Einige Datensätze:
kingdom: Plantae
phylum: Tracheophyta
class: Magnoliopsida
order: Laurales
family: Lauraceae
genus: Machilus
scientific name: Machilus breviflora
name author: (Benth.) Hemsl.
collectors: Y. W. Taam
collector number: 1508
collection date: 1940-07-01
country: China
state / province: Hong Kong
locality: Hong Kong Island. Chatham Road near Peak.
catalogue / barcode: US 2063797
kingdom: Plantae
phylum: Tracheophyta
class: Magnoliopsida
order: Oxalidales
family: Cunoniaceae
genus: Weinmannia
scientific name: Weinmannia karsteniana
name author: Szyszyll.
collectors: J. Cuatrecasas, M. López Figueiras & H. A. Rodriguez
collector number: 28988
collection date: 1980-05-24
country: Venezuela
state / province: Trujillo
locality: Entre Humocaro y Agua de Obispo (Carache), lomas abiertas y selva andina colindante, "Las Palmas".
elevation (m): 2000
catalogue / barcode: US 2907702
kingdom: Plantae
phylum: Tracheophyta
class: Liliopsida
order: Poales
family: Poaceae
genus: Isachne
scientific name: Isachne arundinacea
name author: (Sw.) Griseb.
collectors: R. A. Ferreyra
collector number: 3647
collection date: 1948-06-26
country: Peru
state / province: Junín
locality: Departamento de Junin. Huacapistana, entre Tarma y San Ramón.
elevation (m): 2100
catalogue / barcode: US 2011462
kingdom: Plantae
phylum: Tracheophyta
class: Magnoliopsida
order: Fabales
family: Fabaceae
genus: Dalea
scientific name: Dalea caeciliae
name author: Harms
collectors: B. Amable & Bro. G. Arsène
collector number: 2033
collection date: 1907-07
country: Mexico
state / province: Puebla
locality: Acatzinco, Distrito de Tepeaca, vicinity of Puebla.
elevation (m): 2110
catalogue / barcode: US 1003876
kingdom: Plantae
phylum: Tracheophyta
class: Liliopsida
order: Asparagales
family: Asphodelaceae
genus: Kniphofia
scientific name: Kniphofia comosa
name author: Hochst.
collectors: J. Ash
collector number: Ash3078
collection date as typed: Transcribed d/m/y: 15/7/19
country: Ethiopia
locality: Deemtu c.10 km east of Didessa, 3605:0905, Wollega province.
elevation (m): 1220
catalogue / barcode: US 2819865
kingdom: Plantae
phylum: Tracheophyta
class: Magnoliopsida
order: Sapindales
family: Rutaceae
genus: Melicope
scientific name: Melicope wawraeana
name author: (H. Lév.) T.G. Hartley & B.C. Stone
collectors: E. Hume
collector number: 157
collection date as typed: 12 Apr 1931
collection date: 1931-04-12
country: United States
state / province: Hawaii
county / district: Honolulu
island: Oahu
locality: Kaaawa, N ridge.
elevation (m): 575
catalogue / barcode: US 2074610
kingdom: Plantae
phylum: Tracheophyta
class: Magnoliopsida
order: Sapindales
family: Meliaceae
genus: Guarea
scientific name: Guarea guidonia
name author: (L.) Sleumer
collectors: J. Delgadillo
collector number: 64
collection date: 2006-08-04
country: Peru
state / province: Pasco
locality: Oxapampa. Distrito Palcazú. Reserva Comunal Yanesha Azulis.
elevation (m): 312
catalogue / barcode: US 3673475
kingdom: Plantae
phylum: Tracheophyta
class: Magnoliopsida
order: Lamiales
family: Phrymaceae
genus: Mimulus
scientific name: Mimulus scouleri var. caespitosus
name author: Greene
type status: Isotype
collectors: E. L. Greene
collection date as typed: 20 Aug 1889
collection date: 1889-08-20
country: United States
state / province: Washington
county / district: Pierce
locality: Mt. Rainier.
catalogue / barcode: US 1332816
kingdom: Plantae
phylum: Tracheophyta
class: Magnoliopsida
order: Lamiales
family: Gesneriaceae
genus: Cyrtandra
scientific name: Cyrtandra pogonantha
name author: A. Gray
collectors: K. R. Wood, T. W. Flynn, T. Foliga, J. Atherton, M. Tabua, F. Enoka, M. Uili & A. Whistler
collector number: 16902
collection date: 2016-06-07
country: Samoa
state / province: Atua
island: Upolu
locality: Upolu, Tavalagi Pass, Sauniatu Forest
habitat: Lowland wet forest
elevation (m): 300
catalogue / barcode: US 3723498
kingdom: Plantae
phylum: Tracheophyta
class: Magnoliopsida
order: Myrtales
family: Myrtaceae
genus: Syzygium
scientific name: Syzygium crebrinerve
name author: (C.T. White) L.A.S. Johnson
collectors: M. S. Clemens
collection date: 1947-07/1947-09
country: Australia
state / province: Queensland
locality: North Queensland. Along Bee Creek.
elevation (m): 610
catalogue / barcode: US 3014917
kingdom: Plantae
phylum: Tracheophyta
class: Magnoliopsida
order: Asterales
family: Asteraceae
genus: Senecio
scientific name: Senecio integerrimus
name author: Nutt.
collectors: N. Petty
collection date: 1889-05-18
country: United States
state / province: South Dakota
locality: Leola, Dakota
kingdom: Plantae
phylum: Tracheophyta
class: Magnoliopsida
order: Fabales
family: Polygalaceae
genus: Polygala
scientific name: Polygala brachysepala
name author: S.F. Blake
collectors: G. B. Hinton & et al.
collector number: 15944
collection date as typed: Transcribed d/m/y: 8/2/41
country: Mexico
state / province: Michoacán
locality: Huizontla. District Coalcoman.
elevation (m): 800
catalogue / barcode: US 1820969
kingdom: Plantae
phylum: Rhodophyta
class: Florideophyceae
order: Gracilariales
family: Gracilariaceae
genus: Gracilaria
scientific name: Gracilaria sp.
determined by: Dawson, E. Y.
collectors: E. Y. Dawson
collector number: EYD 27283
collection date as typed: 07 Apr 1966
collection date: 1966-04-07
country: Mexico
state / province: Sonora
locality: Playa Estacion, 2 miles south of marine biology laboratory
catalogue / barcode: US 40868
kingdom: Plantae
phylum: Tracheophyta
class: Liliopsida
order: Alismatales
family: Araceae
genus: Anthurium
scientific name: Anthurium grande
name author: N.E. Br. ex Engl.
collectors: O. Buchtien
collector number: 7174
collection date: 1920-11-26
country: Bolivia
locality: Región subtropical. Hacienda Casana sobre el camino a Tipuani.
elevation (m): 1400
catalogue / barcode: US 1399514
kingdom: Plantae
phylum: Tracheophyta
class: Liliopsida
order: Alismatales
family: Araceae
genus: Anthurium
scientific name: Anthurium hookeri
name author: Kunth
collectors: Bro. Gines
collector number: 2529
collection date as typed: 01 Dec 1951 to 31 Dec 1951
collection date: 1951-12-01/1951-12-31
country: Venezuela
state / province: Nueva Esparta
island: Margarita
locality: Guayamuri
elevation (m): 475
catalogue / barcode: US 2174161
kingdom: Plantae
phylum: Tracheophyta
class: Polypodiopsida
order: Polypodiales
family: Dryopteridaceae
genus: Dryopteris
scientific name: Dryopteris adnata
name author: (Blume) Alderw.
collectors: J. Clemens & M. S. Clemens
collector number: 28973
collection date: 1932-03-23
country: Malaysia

* [WAS VERLANGT WIRD]
Übertrage alle Zeilen der obigen Datensätze in eine Markdown-Tabelle mit den Spalten „Nr.“ für die laufende Zeilennummer und „Zeile“ für den Zeileninhalt. Leere Zeilen lässt du weg.

* [SCHRIFTLICHE LÖSUNG]
| Nr. | Zeile |
|---|---|
| 1 | kingdom: Plantae |
| 2 | phylum: Tracheophyta |
| 3 | class: Magnoliopsida |
| 4 | order: Laurales |
| 5 | family: Lauraceae |
| 6 | genus: Machilus |
| 7 | scientific name: Machilus breviflora |
| 8 | name author: (Benth.) Hemsl. |
| 9 | collectors: Y. W. Taam |
| 10 | collector number: 1508 |
| 11 | collection date: 1940-07-01 |
| 12 | country: China |
| 13 | state / province: Hong Kong |
| 14 | locality: Hong Kong Island. Chatham Road near Peak. |
| 15 | catalogue / barcode: US 2063797 |
| 16 | kingdom: Plantae |
| 17 | phylum: Tracheophyta |
| 18 | class: Magnoliopsida |
| 19 | order: Oxalidales |
| 20 | family: Cunoniaceae |
| 21 | genus: Weinmannia |
| 22 | scientific name: Weinmannia karsteniana |
| 23 | name author: Szyszyll. |
| 24 | collectors: J. Cuatrecasas, M. López Figueiras & H. A. Rodriguez |
| 25 | collector number: 28988 |
| 26 | collection date: 1980-05-24 |
| 27 | country: Venezuela |
| 28 | state / province: Trujillo |
| 29 | locality: Entre Humocaro y Agua de Obispo (Carache), lomas abiertas y selva andina colindante, "Las Palmas". |
| 30 | elevation (m): 2000 |
| 31 | catalogue / barcode: US 2907702 |
| 32 | kingdom: Plantae |
| 33 | phylum: Tracheophyta |
| 34 | class: Liliopsida |
| 35 | order: Poales |
| 36 | family: Poaceae |
| 37 | genus: Isachne |
| 38 | scientific name: Isachne arundinacea |
| 39 | name author: (Sw.) Griseb. |
| 40 | collectors: R. A. Ferreyra |
| 41 | collector number: 3647 |
| 42 | collection date: 1948-06-26 |
| 43 | country: Peru |
| 44 | state / province: Junín |
| 45 | locality: Departamento de Junin. Huacapistana, entre Tarma y San Ramón. |
| 46 | elevation (m): 2100 |
| 47 | catalogue / barcode: US 2011462 |
| 48 | kingdom: Plantae |
| 49 | phylum: Tracheophyta |
| 50 | class: Magnoliopsida |
| 51 | order: Fabales |
| 52 | family: Fabaceae |
| 53 | genus: Dalea |
| 54 | scientific name: Dalea caeciliae |
| 55 | name author: Harms |
| 56 | collectors: B. Amable & Bro. G. Arsène |
| 57 | collector number: 2033 |
| 58 | collection date: 1907-07 |
| 59 | country: Mexico |
| 60 | state / province: Puebla |
| 61 | locality: Acatzinco, Distrito de Tepeaca, vicinity of Puebla. |
| 62 | elevation (m): 2110 |
| 63 | catalogue / barcode: US 1003876 |
| 64 | kingdom: Plantae |
| 65 | phylum: Tracheophyta |
| 66 | class: Liliopsida |
| 67 | order: Asparagales |
| 68 | family: Asphodelaceae |
| 69 | genus: Kniphofia |
| 70 | scientific name: Kniphofia comosa |
| 71 | name author: Hochst. |
| 72 | collectors: J. Ash |
| 73 | collector number: Ash3078 |
| 74 | collection date as typed: Transcribed d/m/y: 15/7/19 |
| 75 | country: Ethiopia |
| 76 | locality: Deemtu c.10 km east of Didessa, 3605:0905, Wollega province. |
| 77 | elevation (m): 1220 |
| 78 | catalogue / barcode: US 2819865 |
| 79 | kingdom: Plantae |
| 80 | phylum: Tracheophyta |
| 81 | class: Magnoliopsida |
| 82 | order: Sapindales |
| 83 | family: Rutaceae |
| 84 | genus: Melicope |
| 85 | scientific name: Melicope wawraeana |
| 86 | name author: (H. Lév.) T.G. Hartley & B.C. Stone |
| 87 | collectors: E. Hume |
| 88 | collector number: 157 |
| 89 | collection date as typed: 12 Apr 1931 |
| 90 | collection date: 1931-04-12 |
| 91 | country: United States |
| 92 | state / province: Hawaii |
| 93 | county / district: Honolulu |
| 94 | island: Oahu |
| 95 | locality: Kaaawa, N ridge. |
| 96 | elevation (m): 575 |
| 97 | catalogue / barcode: US 2074610 |
| 98 | kingdom: Plantae |
| 99 | phylum: Tracheophyta |
| 100 | class: Magnoliopsida |
| 101 | order: Sapindales |
| 102 | family: Meliaceae |
| 103 | genus: Guarea |
| 104 | scientific name: Guarea guidonia |
| 105 | name author: (L.) Sleumer |
| 106 | collectors: J. Delgadillo |
| 107 | collector number: 64 |
| 108 | collection date: 2006-08-04 |
| 109 | country: Peru |
| 110 | state / province: Pasco |
| 111 | locality: Oxapampa. Distrito Palcazú. Reserva Comunal Yanesha Azulis. |
| 112 | elevation (m): 312 |
| 113 | catalogue / barcode: US 3673475 |
| 114 | kingdom: Plantae |
| 115 | phylum: Tracheophyta |
| 116 | class: Magnoliopsida |
| 117 | order: Lamiales |
| 118 | family: Phrymaceae |
| 119 | genus: Mimulus |
| 120 | scientific name: Mimulus scouleri var. caespitosus |
| 121 | name author: Greene |
| 122 | type status: Isotype |
| 123 | collectors: E. L. Greene |
| 124 | collection date as typed: 20 Aug 1889 |
| 125 | collection date: 1889-08-20 |
| 126 | country: United States |
| 127 | state / province: Washington |
| 128 | county / district: Pierce |
| 129 | locality: Mt. Rainier. |
| 130 | catalogue / barcode: US 1332816 |
| 131 | kingdom: Plantae |
| 132 | phylum: Tracheophyta |
| 133 | class: Magnoliopsida |
| 134 | order: Lamiales |
| 135 | family: Gesneriaceae |
| 136 | genus: Cyrtandra |
| 137 | scientific name: Cyrtandra pogonantha |
| 138 | name author: A. Gray |
| 139 | collectors: K. R. Wood, T. W. Flynn, T. Foliga, J. Atherton, M. Tabua, F. Enoka, M. Uili & A. Whistler |
| 140 | collector number: 16902 |
| 141 | collection date: 2016-06-07 |
| 142 | country: Samoa |
| 143 | state / province: Atua |
| 144 | island: Upolu |
| 145 | locality: Upolu, Tavalagi Pass, Sauniatu Forest |
| 146 | habitat: Lowland wet forest |
| 147 | elevation (m): 300 |
| 148 | catalogue / barcode: US 3723498 |
| 149 | kingdom: Plantae |
| 150 | phylum: Tracheophyta |
| 151 | class: Magnoliopsida |
| 152 | order: Myrtales |
| 153 | family: Myrtaceae |
| 154 | genus: Syzygium |
| 155 | scientific name: Syzygium crebrinerve |
| 156 | name author: (C.T. White) L.A.S. Johnson |
| 157 | collectors: M. S. Clemens |
| 158 | collection date: 1947-07/1947-09 |
| 159 | country: Australia |
| 160 | state / province: Queensland |
| 161 | locality: North Queensland. Along Bee Creek. |
| 162 | elevation (m): 610 |
| 163 | catalogue / barcode: US 3014917 |
| 164 | kingdom: Plantae |
| 165 | phylum: Tracheophyta |
| 166 | class: Magnoliopsida |
| 167 | order: Asterales |
| 168 | family: Asteraceae |
| 169 | genus: Senecio |
| 170 | scientific name: Senecio integerrimus |
| 171 | name author: Nutt. |
| 172 | collectors: N. Petty |
| 173 | collection date: 1889-05-18 |
| 174 | country: United States |
| 175 | state / province: South Dakota |
| 176 | locality: Leola, Dakota |
| 177 | kingdom: Plantae |
| 178 | phylum: Tracheophyta |
| 179 | class: Magnoliopsida |
| 180 | order: Fabales |
| 181 | family: Polygalaceae |
| 182 | genus: Polygala |
| 183 | scientific name: Polygala brachysepala |
| 184 | name author: S.F. Blake |
| 185 | collectors: G. B. Hinton & et al. |
| 186 | collector number: 15944 |
| 187 | collection date as typed: Transcribed d/m/y: 8/2/41 |
| 188 | country: Mexico |
| 189 | state / province: Michoacán |
| 190 | locality: Huizontla. District Coalcoman. |
| 191 | elevation (m): 800 |
| 192 | catalogue / barcode: US 1820969 |
| 193 | kingdom: Plantae |
| 194 | phylum: Rhodophyta |
| 195 | class: Florideophyceae |
| 196 | order: Gracilariales |
| 197 | family: Gracilariaceae |
| 198 | genus: Gracilaria |
| 199 | scientific name: Gracilaria sp. |
| 200 | determined by: Dawson, E. Y. |
| 201 | collectors: E. Y. Dawson |
| 202 | collector number: EYD 27283 |
| 203 | collection date as typed: 07 Apr 1966 |
| 204 | collection date: 1966-04-07 |
| 205 | country: Mexico |
| 206 | state / province: Sonora |
| 207 | locality: Playa Estacion, 2 miles south of marine biology laboratory |
| 208 | catalogue / barcode: US 40868 |
| 209 | kingdom: Plantae |
| 210 | phylum: Tracheophyta |
| 211 | class: Liliopsida |
| 212 | order: Alismatales |
| 213 | family: Araceae |
| 214 | genus: Anthurium |
| 215 | scientific name: Anthurium grande |
| 216 | name author: N.E. Br. ex Engl. |
| 217 | collectors: O. Buchtien |
| 218 | collector number: 7174 |
| 219 | collection date: 1920-11-26 |
| 220 | country: Bolivia |
| 221 | locality: Región subtropical. Hacienda Casana sobre el camino a Tipuani. |
| 222 | elevation (m): 1400 |
| 223 | catalogue / barcode: US 1399514 |
| 224 | kingdom: Plantae |
| 225 | phylum: Tracheophyta |
| 226 | class: Liliopsida |
| 227 | order: Alismatales |
| 228 | family: Araceae |
| 229 | genus: Anthurium |
| 230 | scientific name: Anthurium hookeri |
| 231 | name author: Kunth |
| 232 | collectors: Bro. Gines |
| 233 | collector number: 2529 |
| 234 | collection date as typed: 01 Dec 1951 to 31 Dec 1951 |
| 235 | collection date: 1951-12-01/1951-12-31 |
| 236 | country: Venezuela |
| 237 | state / province: Nueva Esparta |
| 238 | island: Margarita |
| 239 | locality: Guayamuri |
| 240 | elevation (m): 475 |
| 241 | catalogue / barcode: US 2174161 |
| 242 | kingdom: Plantae |
| 243 | phylum: Tracheophyta |
| 244 | class: Polypodiopsida |
| 245 | order: Polypodiales |
| 246 | family: Dryopteridaceae |
| 247 | genus: Dryopteris |
| 248 | scientific name: Dryopteris adnata |
| 249 | name author: (Blume) Alderw. |
| 250 | collectors: J. Clemens & M. S. Clemens |
| 251 | collector number: 28973 |
| 252 | collection date: 1932-03-23 |
| 253 | country: Malaysia |